Dennis picks up where Brown left off for me. At every restaurant he took me to, people bowed down. He has been on TV with Padma Lakshmi, Anthony Bourdain, and Sara Moulton, showing the world the beauty of Black Lowcountry food. Bon Appétit, New York magazine, and the New York Times have all profiled him. Still, his demeanor remains salt-of-the-earth.
“B.J., you gotta start charging people you take around town. You spend a lot of time telling people about the true gems,” I told him after he picked me up from my solo outdoor snack at FIG, the James Beard Award–winning restaurant known for its fresh local seafood and vegetable dishes. “Did you get the sticky sorghum cake?” he asked by way of response.
Next was My Three Sons, a steam-table restaurant with poor signage that serves signature Gullah Geechee dishes.

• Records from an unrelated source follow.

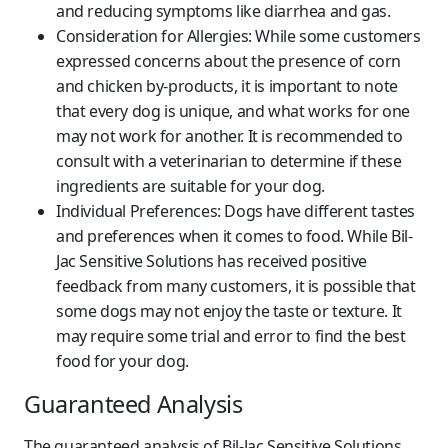
and reducing symptoms like diarrhea and gas.
Consideration for Allergies:
While some customers
expressed concerns about the presence of corn
and chicken by-products, it is important to note
that every dog is unique, and what works for one
may not work for another. It is recommended to
consult with a veterinarian to determine if these
ingredients are suitable for your dog.
Individual Preferences:
Dogs have different tastes
and preferences when it comes to food. While Bil-
Jac Sensitive Solutions has received positive
feedback from many customers, it is possible that
some dogs may not enjoy the taste or texture. It
may require some trial and error to find the best
food for your dog.
Guaranteed Analysis
The guaranteed analysis of Bil-Jac Sensitive Solutions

My entire order was to-go: piping-hot okra soup, red rice, and deviled crab. The soup was full-bodied, with bits of the green pod poking out (no slimy masses), penny-sized butter beans swimming about, and a tad of smokiness from the meat. Cookbook author and food columnist Samin Nosrat wrote in the New York Times Magazine that okra soup “refers to our nation’s history and acknowledges even the ugliest parts—the genocide, the enslavement, the colonization—and still manages to nourish.” The Lowcountry dish is a symbolic parallel to American apple pie. I’ve tasted uncountable variations of it, and know well that perfect balance of acid, texture, and smoke. My Three Sons’ okra soup did exactly what it was supposed to do.
“I’m going to take you by a few more spots,” Dennis said, back in his car, as I wedged the rest of my soup under my legs to avoid spillage. This declaration had become my favorite line from my host, because I knew that each stop would bring more unique dishes to sample. Next was Vivian Howard’s Handy & Hot, where biscuits were stuffed with all manner of deliciousness, like air-dried sausage with grape mustard. I washed it all down with an oat milk, bay-leaf, and rosemary iced latte.
A few years back, when Sean Brock dominated the Charleston scene, his restaurants Husk, McCrady’s, and Minero were the magnum opuses of dining. His ethos was all about sourcing only Southern ingredients, and at the height of his career, that was me sitting in McCrady’s, intoxicated by oysters, tater tots with caviar, and Lady Baltimore cake. After Brock left for Nashville, the city’s celebrity-chef seat remained vacant until Howard announced her plans to take up some space. A TV personality and cookbook author, she is arguably Charleston’s only big-time chef with the power to put butts in seats and banquettes. She’s now working on a new restaurant, Lenoir, which is focused on eastern North Carolina ingredients. “There is a lot of excitement about my restaurants opening in this particular part of downtown Charleston,” Howard told me. “I’m not trying to re-create what Gullah cooks have been doing for centuries, but we are using local ingredients like pork from Peculiar Pig Farm, which is Black-owned. In some ways that is supporting the Gullah Geechee history and the Charleston community.” Lenoir’s opening will also be a signal that downtown has bounced back after an unforgettably bad year. I want to see it succeed.